*Goal of the exercise*. Each of the entries beneath this task should be written out exactly.

*Source material*.
%%

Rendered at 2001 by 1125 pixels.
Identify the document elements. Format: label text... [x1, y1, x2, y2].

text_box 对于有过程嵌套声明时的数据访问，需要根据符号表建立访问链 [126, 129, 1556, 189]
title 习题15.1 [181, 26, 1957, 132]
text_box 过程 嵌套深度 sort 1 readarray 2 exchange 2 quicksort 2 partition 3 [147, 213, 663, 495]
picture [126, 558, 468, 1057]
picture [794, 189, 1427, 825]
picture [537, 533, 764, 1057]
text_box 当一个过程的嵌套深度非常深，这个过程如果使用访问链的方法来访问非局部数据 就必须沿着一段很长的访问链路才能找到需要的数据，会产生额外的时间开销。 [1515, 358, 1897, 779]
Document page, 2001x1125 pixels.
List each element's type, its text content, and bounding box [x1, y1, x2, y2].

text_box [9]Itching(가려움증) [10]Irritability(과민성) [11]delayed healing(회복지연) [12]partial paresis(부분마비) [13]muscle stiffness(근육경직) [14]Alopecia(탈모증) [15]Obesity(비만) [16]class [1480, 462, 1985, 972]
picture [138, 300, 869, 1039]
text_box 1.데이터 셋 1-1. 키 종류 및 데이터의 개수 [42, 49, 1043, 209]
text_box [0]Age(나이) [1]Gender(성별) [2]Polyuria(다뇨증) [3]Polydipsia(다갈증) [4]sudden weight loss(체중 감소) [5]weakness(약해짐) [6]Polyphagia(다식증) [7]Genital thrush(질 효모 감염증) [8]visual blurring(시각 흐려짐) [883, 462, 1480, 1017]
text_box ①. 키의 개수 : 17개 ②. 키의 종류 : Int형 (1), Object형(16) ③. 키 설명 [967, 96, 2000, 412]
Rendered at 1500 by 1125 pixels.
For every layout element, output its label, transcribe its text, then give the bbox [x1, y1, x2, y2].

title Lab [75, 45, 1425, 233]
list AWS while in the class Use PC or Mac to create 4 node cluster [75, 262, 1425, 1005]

%%

*Problem solution*.
Rendered at 2001 by 1125 pixels.
Identify the document elements. Format: label text... [x1, y1, x2, y2].

text_box 对于有过程嵌套声明时的数据访问，需要根据符号表建立访问链 [126, 129, 1556, 189]
title 习题15.1 [181, 26, 1957, 132]
text_box 过程 嵌套深度 sort 1 readarray 2 exchange 2 quicksort 2 partition 3 [147, 213, 663, 495]
picture [126, 558, 468, 1057]
picture [794, 189, 1427, 825]
picture [537, 533, 764, 1057]
text_box 当一个过程的嵌套深度非常深，这个过程如果使用访问链的方法来访问非局部数据 就必须沿着一段很长的访问链路才能找到需要的数据，会产生额外的时间开销。 [1515, 358, 1897, 779]
Document page, 2001x1125 pixels.
List each element's type, its text content, and bounding box [x1, y1, x2, y2].

text_box [9]Itching(가려움증) [10]Irritability(과민성) [11]delayed healing(회복지연) [12]partial paresis(부분마비) [13]muscle stiffness(근육경직) [14]Alopecia(탈모증) [15]Obesity(비만) [16]class [1480, 462, 1985, 972]
picture [138, 300, 869, 1039]
text_box 1.데이터 셋 1-1. 키 종류 및 데이터의 개수 [42, 49, 1043, 209]
text_box [0]Age(나이) [1]Gender(성별) [2]Polyuria(다뇨증) [3]Polydipsia(다갈증) [4]sudden weight loss(체중 감소) [5]weakness(약해짐) [6]Polyphagia(다식증) [7]Genital thrush(질 효모 감염증) [8]visual blurring(시각 흐려짐) [883, 462, 1480, 1017]
text_box ①. 키의 개수 : 17개 ②. 키의 종류 : Int형 (1), Object형(16) ③. 키 설명 [967, 96, 2000, 412]
Rendered at 1500 by 1125 pixels.
For every layout element, output its label, transcribe its text, then give the bbox [x1, y1, x2, y2].

title Lab [75, 45, 1425, 233]
list AWS while in the class Use PC or Mac to create 4 node cluster [75, 262, 1425, 1005]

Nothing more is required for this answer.